Never mind the fact that when a Deaf person encounters a person who doesn’t want to deal with them, such as a store clerk suddenly becoming inscrutable and cold upon the discovery of the person’s deafness… the Deaf person’s reaction is anger and the desire to be understood and respected by the clerk, whereas an oral deaf person’s reaction is, “I gotta speak better. I gotta fit in better, so this won’t happen next time. Are my hearing aid or cochlear implant batteries fully charged? Maybe this is why they didn’t understand me? Maybe I should’ve done something differently…”
Culturally Deaf people refuse to be supplicants. But the oral deaf insist upon telling us that we do have a disability and that if we are wise, we must fit in with mainstream society. We must conform to hearing society.
Then you have the opposite of the oral deaf… Culturally Deaf people who are so enamored of our culture and language that they now are claiming that we are a race of our own. Screams of how the hearing people have caused a holocaust in the education of the deaf, and how subjugated we have been, and the hearing must be emotionally punished for this.

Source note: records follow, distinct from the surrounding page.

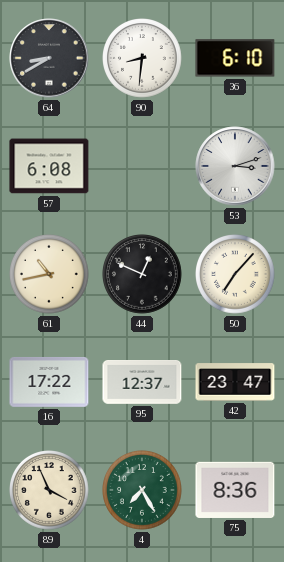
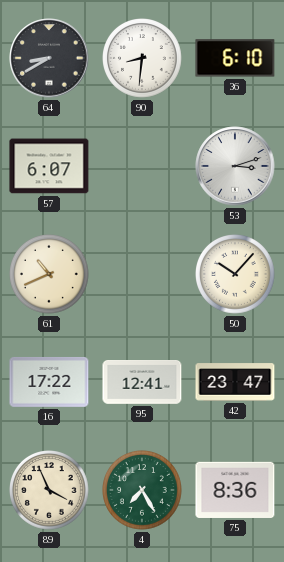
57: 6:08 -> 6:07
61: 10:43 -> 10:41
44: 12:49 -> none
50: 7:07 -> 10:07
95: 12:37 -> 12:41
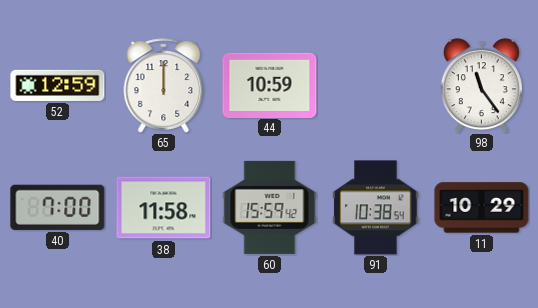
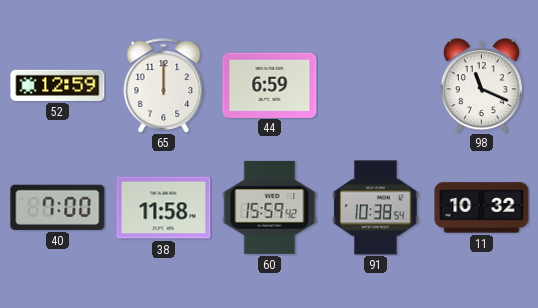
44: 10:59 -> 6:59
98: 11:24 -> 11:19
11: 10:29 -> 10:32
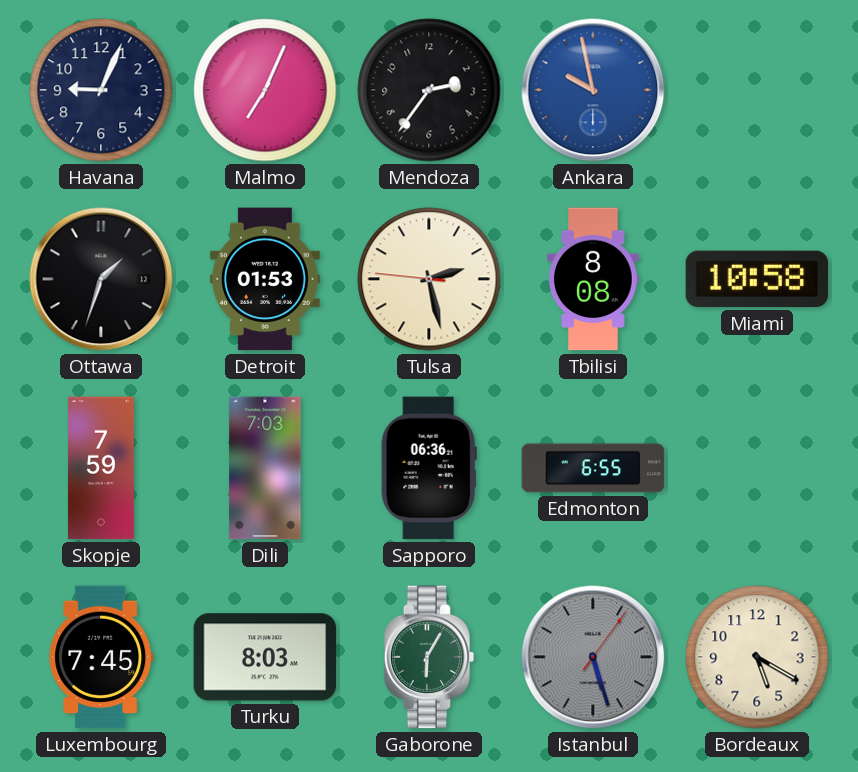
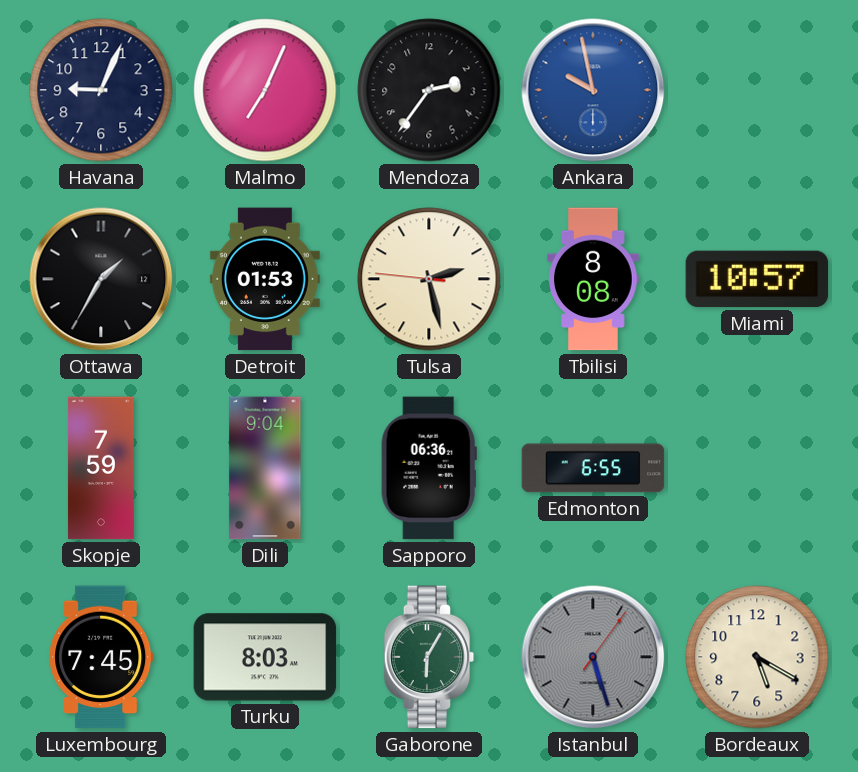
Ottawa: 1:33 -> 1:35
Miami: 10:58 -> 10:57
Dili: 7:03 -> 9:04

Exhortation after exhortation for us to rise up, protest and commit emotional violence at every turn about how the hearing are committing cultural and linguistic genocide by implanting deaf babies, denying them American Sign Language and brainwashing the parents into thinking anything Deaf is evil. Any deaf person who does not know American Sign Language is considered to be dead, because their souls have been murdered by the hearing.

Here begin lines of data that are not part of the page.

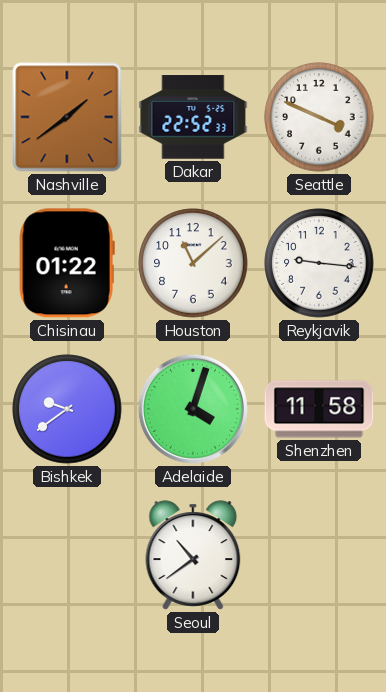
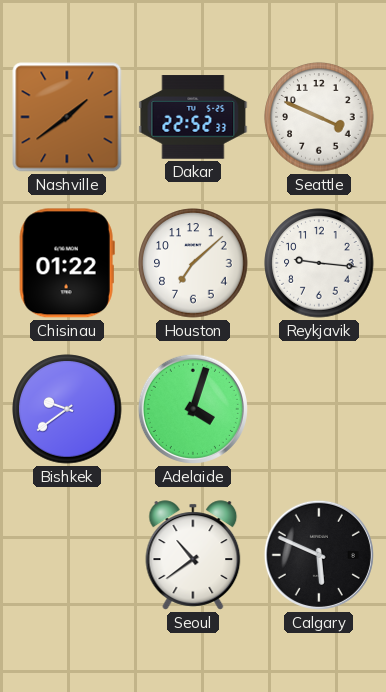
Houston: 11:08 -> 7:08
Shenzhen: 11:58 -> none
Calgary: none -> 5:49
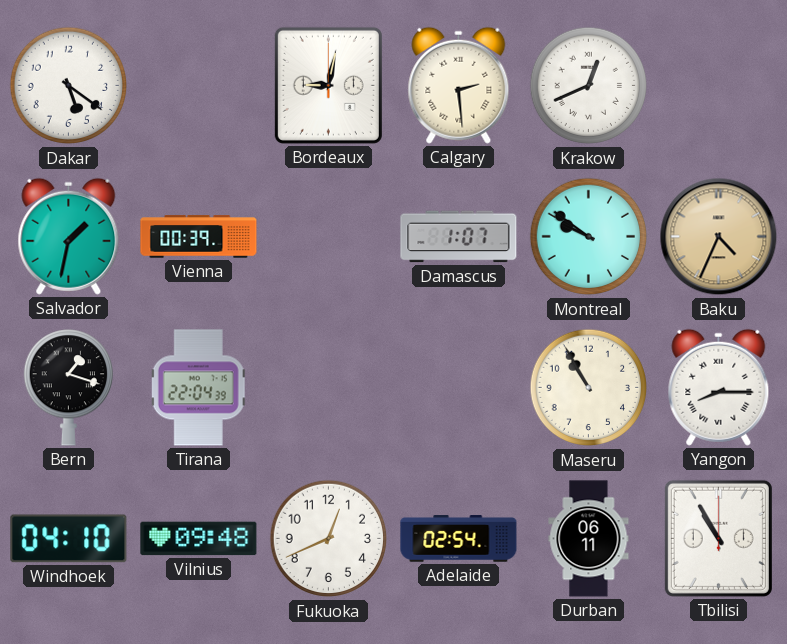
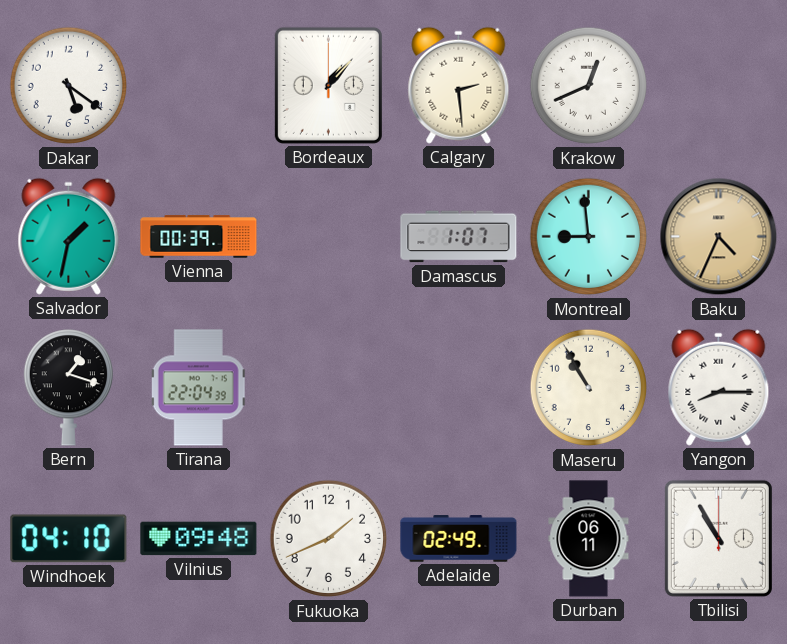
Bordeaux: 9:02 -> 1:07
Montreal: 9:51 -> 8:59
Fukuoka: 12:41 -> 1:41
Adelaide: 02:54 -> 02:49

If one dares to disagree or plead for moderation, the person is labeled as a colonized deaf person. A person who internalizes audism, and is trying to oppress their fellow Deaf. There must be no room for individualism. We all must think and speak alike, because that is the only way Deaf Culture will ensure its’ survival in the wake of the genocidal cochlear implants and audio-verbal therapy philosophy.
As a self-proclaimed moderate, I am chilled and often despair at both of their mentalities. But I also rue at the painful irony … both of them are screaming for conformity.
But what gives me hope are the people who recognize where individualism is necessary and often a good thing. Hearing parents who might initially weep at the fact that their baby is deaf, but seek out us Deaf, and learn our language so that they may bridge that communication and cultural gap. Hope at seeing vlog after vlog, blog after blog, engaging in often painful, but authentic dialogue with both Deaf and hearing.
Hope at seeing hearing people recognizing the fact that they will never truly understand what being Deaf is all about, recognizing the fact that our educational system is in shambles and that we need to do something about it. Recognizing the fact that too many of us have been denied American Sign Language for far too long and having the courage to stand by and let us grieve at the injustices committed to us instead of trying to pacify us because it’s just too damn uncomfortable for them to witness.
I have hope because I also see other Deaf standing up and saying, “No, I refuse to conform to hearing society’s expectations of what I should be, but I will not conform to the notion that I am a race apart from the human race. Only I will determine who I am.” I smile at seeing us demanding critical thinking, being willing to question authority, whether it be hearing or Deaf, and standing up to condescension, willful ignorance, prejudice and discrimination.
Because of those things, I hold out hope that we all will recognize that we all are individuals but also as a collective – an unique thread in the fabric that makes up humanity. I hold out hope that in the end, our cultural revolution will go down in the ages as the beginning of something great for all of us, Deaf and hearing.